Ever needed to store large files? You've probably used the file system, Amazon S3, blobs etc. They may or may not have been easy to integrate, but it was another thing you had to deal with. Not with MongoDB. It implements a file storage specification called GridFS. It allows you to store large objects into the database as if it was a normal document. Not only is it one less thing to learn, it makes it easier to move your data since everything is in the database.

Disadvantages

Single server durability

MongoDB does not support this. Yet. Durability is the concept that anything committed to the database is actually committed to the database and resides in there permanently. Single server durability is the idea that a single server alone will maintain durability. However, MongoDB has a different stance on this. They believe that single server durability is not the goal but durability itself is and that durability should be attained through the use of multiple servers and replication. This is a goal MongoDB is actively working towards and which I believe they will achieve.

ACID

MongoDB does not support ACID. This prevents MongoDB being used in certain situations, but the trade-off is worth it for applications that don't require ACID. That gain is in speed. And it's noticeable.

Transactions

Transactions can be viewed as part of ACID, but I thought I'd make this explicit. If you require transactions, MongoDB is out of the question unless you roll your own.
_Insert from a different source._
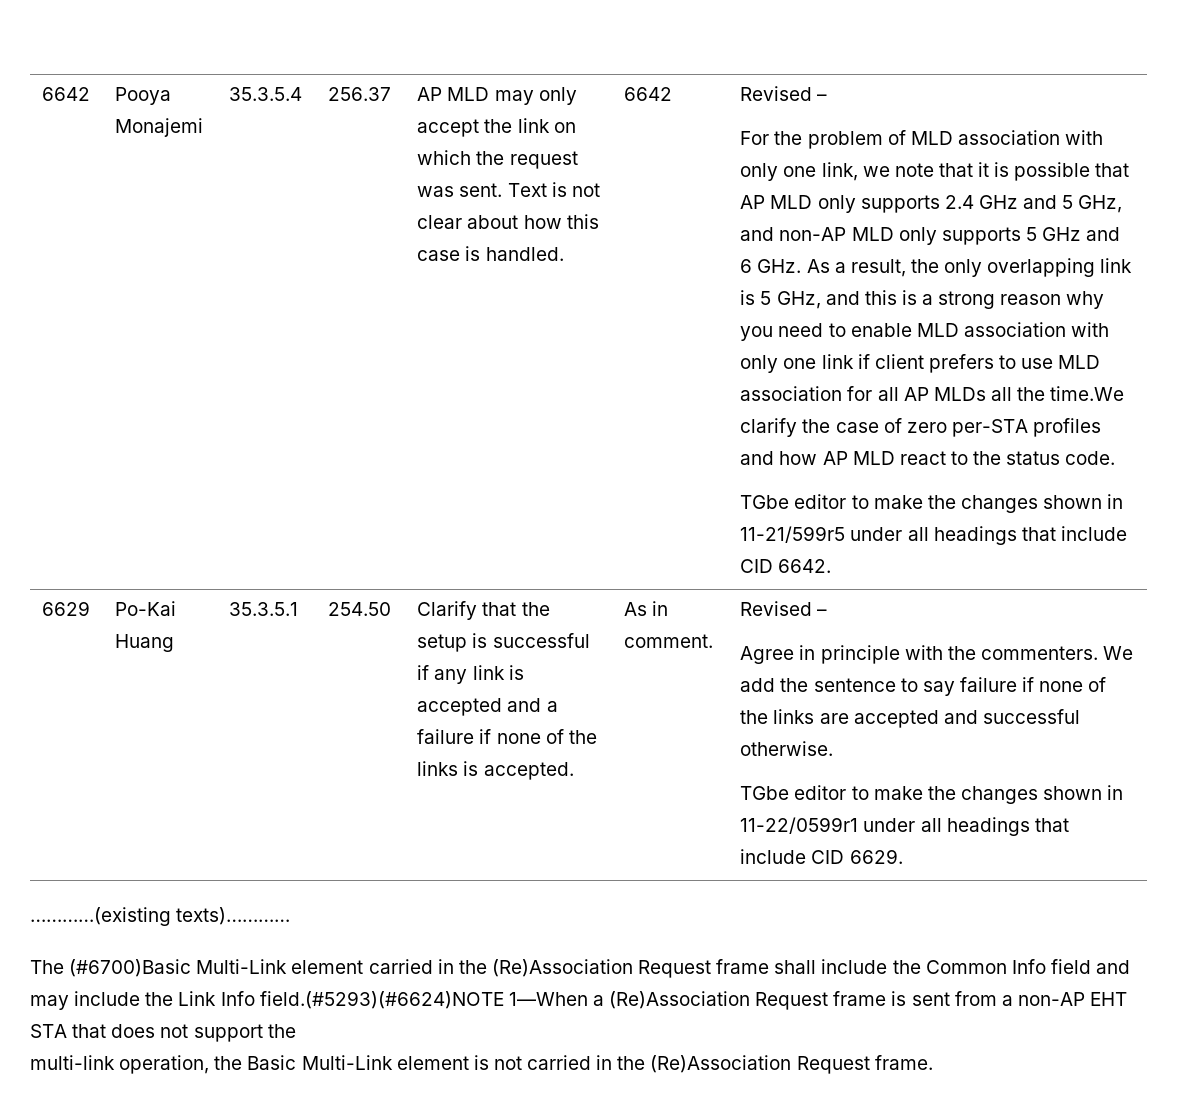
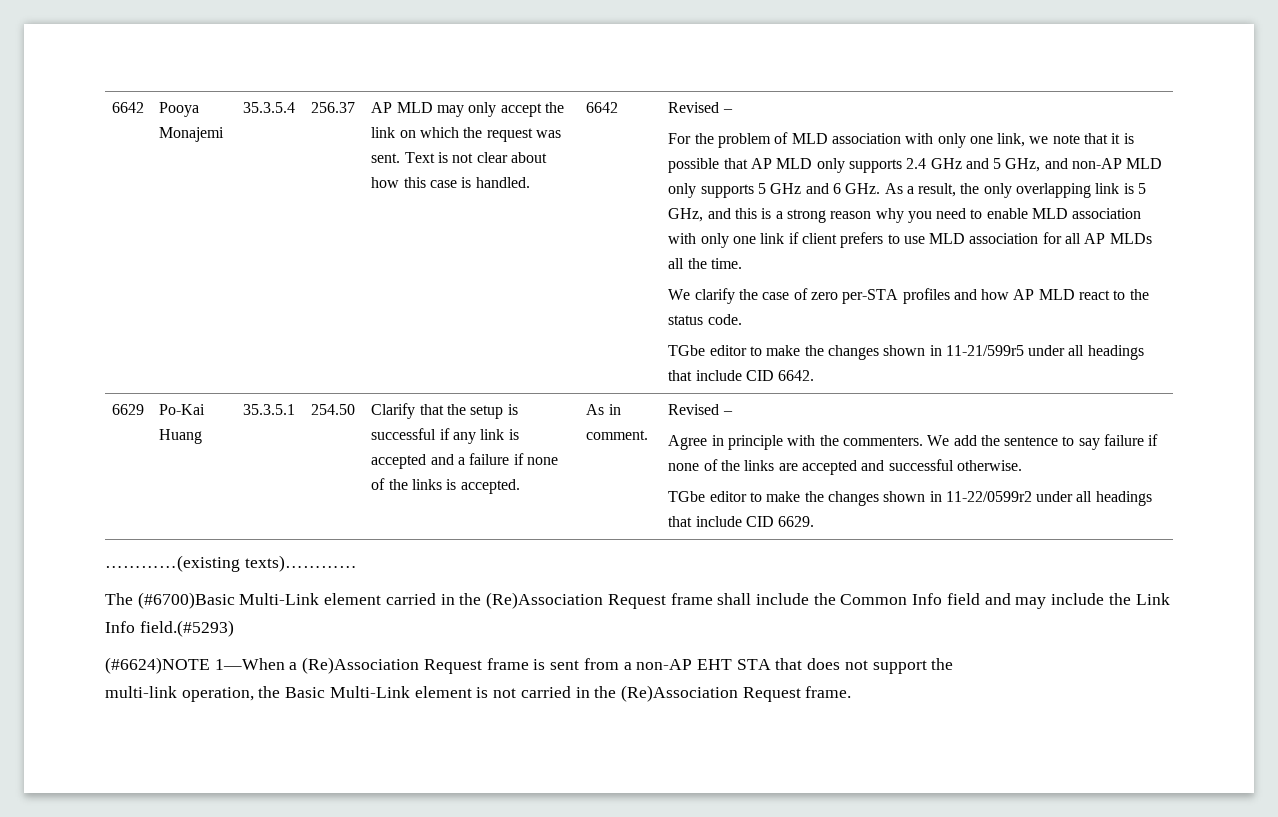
[1050,386,1125,401] time.We -> [710,258,742,269] [668,289,691,300] time. // We
[740,817,859,834] 11-22/0599r1 -> [945,491,1032,502] 11-22/0599r2
[259,991,504,1009] field.(#5293)(#6624)NOTE -> [139,620,234,637] [105,657,210,674] field.(#5293) // (#6624)NOTE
Again, for many applications out there, transactions are unnecessary.

Relational

MongoDB does not handle highly relational databases as well as RDBMS. I think this one is obvious, but many forget to take this into consideration when hopping feet first into MongoDB. You've been warned.

MongoDB vs Other NoSQL Implementations

Unfortunately, I haven't worked too much with other implementations of NoSQL. However, most popular NoSQL implementations are in use in production by notable companies. MongoDB is a little easier to wrap your mind around since it still retains quite a lot of similarities with RDBMS, but still gives you that extra kick. One other thing to consider is that MongoDB provides commercial support. This is not currently available with all NoSQL implementations. If you have experience with this, I'd like to hear about it in the comments below.

Conclusion

I'm choosing MongoDB because I've worked with it and have really enjoyed the experience over RDBMS. However, if you're at a crossroads, I'd recommend MongoDB in your next project unless you have a highly relational database or you need ACID.